While March 2017 protests were almost not covered by the national media, the reaction of the authorities at various occasions featured various accusations of citizens who exercised their constitutional right of freedom of assembly. Organisers of massive protests were called provocators, participants were claimed to have been paid for taking part in the demonstrations.

Such a discourse and authorities’ inaction to the claims of police ill-treatment contribute to the atmosphere of impunity for violence against dissenting citizens. Protest participants, independent journalists, opposition members are being attacked with unidentified toxic compounds, dangerous or degrading substances, such as excrements, while property damage and arsons have also been recently reported. In one of the latest episodes, opposition politician and organiser of 26 March protests Alexei Navalny was attacked with brilliant green on 27 April and as a result had to be performed an eye surgery since brilliant green leads to serious injuries in contact with the eyes.

Due to unprecedented participation of youth in ongoing demonstrations, parents, school and university staff continue undergoing persecution, intimidation and harassment, up to dismissals of students who were noticed at the demonstrations.

"Participants of any peaceful protest with legitimate demands to the authorities and organised independently thereof, may be illegally detained, placed in conditions amounting to ill-treatment and torture and sentenced for an administrative offence in a trial marred by procedural irregularities. They run a risk of criminal prosecution on trumped up charges and hence a long-term imprisonment based on un unfair trial."

Aleksandr Cherkasov, Chairman of the Board of the Human Rights Centre "Memorial"

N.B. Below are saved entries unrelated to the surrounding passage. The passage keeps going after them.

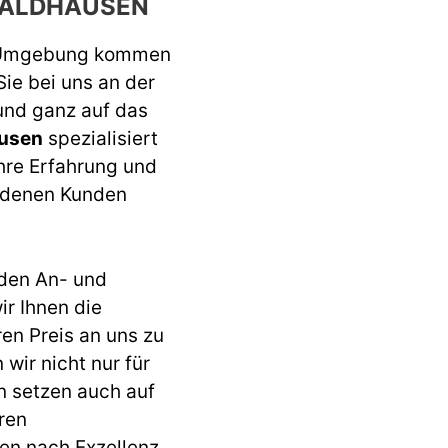
WALDHAUSEN
 Umgebung kommen
Sie bei uns an der
 und ganz auf das
ausen
spezialisiert
ahre Erfahrung und
iedenen Kunden
den An- und
r Ihnen die
ren Preis an uns zu
wir nicht nur für
n setzen auch auf
ren
en nach Exzellenz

Our organisations remind that in Russia today, stand-alone protests are criminalised, women were violently detained during a peaceful march on the International Women’s Rights Day while vegans and LGBT groups were detained on a peaceful march on the 1st of May.

Background information

Since the end of March 2017, Russia saw the biggest civic rallies taking place across the country since five years. Protests erupted after the NGO "Anti-Corruption Fund" led by opposition politician Alexei Navalny published an investigative report on corruption within the government. The report targeted Prime Minister Dmitry Medvedev exposing his exorbitant wealth. The "Anti-Corruption Fund" called citizens to demand from the authorities a due investigation of facts releaved in the report. Up to date, no official response was given by the authorities on the matter.

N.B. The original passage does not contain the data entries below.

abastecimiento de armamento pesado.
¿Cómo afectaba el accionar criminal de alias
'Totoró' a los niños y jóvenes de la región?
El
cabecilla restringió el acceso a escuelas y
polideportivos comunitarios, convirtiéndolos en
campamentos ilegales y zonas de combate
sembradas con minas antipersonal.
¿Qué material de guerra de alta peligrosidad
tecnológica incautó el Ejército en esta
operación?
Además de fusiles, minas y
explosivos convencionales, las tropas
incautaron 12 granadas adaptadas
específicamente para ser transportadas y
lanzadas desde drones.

Ahead of the protests scheduled for 26 March 2017, requests to hold mass events were submitted to local authorities of 98 cities. Only 14 permission were given, all in small town remoted from Saint Petersburg and Moscow. Neither of the bans gave any reasonable ground for refusal, yet all of the lawsuits filed by the organisers were lost. In Ekaterinburg, Leninskii District Court judged the assembly was aimed at "destructing the constitutional order of Russia".

According to various sources, Moscow and Saint Petersburg saw 40 000 protesters coming down to the streets on 26 March. In total, 1500 people were detained across the country. In Moscow, more than 700 administrative cases against participants of the protests were reviewed by the Tverskoy District court. 138 individuals have been held administratively responsible under failure to follow a lawfull order or demand of a police officer while 64 individuals received a sentence of up to 25 days in jail, others spent up to 48 hours in police custody and were released after having been sentenced to fines. The hearings of administrative cases are still ongoing.